====== STUDY MATERIAL
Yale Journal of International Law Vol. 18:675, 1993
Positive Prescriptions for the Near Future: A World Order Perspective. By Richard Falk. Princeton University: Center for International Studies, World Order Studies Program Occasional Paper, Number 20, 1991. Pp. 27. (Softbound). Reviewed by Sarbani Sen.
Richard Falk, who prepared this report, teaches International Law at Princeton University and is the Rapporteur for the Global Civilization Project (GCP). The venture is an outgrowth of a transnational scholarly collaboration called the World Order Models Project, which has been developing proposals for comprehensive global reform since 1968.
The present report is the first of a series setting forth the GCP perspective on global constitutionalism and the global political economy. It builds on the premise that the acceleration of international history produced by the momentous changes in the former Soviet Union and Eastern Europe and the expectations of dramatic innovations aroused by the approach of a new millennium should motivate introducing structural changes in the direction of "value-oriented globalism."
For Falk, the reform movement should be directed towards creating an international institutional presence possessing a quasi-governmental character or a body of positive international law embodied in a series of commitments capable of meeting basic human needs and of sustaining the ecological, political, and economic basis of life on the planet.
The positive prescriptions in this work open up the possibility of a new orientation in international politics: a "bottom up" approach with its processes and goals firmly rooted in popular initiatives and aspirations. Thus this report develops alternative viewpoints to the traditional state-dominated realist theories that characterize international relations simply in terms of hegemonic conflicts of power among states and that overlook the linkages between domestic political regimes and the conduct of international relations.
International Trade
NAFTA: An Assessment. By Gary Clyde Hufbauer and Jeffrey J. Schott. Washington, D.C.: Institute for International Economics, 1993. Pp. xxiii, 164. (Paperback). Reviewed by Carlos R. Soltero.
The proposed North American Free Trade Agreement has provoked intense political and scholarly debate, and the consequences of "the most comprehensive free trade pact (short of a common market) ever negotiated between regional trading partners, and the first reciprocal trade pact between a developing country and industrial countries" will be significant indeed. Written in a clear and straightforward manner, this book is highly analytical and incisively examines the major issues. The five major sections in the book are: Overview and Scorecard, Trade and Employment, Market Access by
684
============
Copy the entries above exactly. Miss none of them.

_RESULT OF THE TASK_
Yale Journal of International Law Vol. 18:675, 1993
Positive Prescriptions for the Near Future: A World Order Perspective. By Richard Falk. Princeton University: Center for International Studies, World Order Studies Program Occasional Paper, Number 20, 1991. Pp. 27. (Softbound). Reviewed by Sarbani Sen.
Richard Falk, who prepared this report, teaches International Law at Princeton University and is the Rapporteur for the Global Civilization Project (GCP). The venture is an outgrowth of a transnational scholarly collaboration called the World Order Models Project, which has been developing proposals for comprehensive global reform since 1968.
The present report is the first of a series setting forth the GCP perspective on global constitutionalism and the global political economy. It builds on the premise that the acceleration of international history produced by the momentous changes in the former Soviet Union and Eastern Europe and the expectations of dramatic innovations aroused by the approach of a new millennium should motivate introducing structural changes in the direction of "value-oriented globalism."
For Falk, the reform movement should be directed towards creating an international institutional presence possessing a quasi-governmental character or a body of positive international law embodied in a series of commitments capable of meeting basic human needs and of sustaining the ecological, political, and economic basis of life on the planet.
The positive prescriptions in this work open up the possibility of a new orientation in international politics: a "bottom up" approach with its processes and goals firmly rooted in popular initiatives and aspirations. Thus this report develops alternative viewpoints to the traditional state-dominated realist theories that characterize international relations simply in terms of hegemonic conflicts of power among states and that overlook the linkages between domestic political regimes and the conduct of international relations.
International Trade
NAFTA: An Assessment. By Gary Clyde Hufbauer and Jeffrey J. Schott. Washington, D.C.: Institute for International Economics, 1993. Pp. xxiii, 164. (Paperback). Reviewed by Carlos R. Soltero.
The proposed North American Free Trade Agreement has provoked intense political and scholarly debate, and the consequences of "the most comprehensive free trade pact (short of a common market) ever negotiated between regional trading partners, and the first reciprocal trade pact between a developing country and industrial countries" will be significant indeed. Written in a clear and straightforward manner, this book is highly analytical and incisively examines the major issues. The five major sections in the book are: Overview and Scorecard, Trade and Employment, Market Access by
684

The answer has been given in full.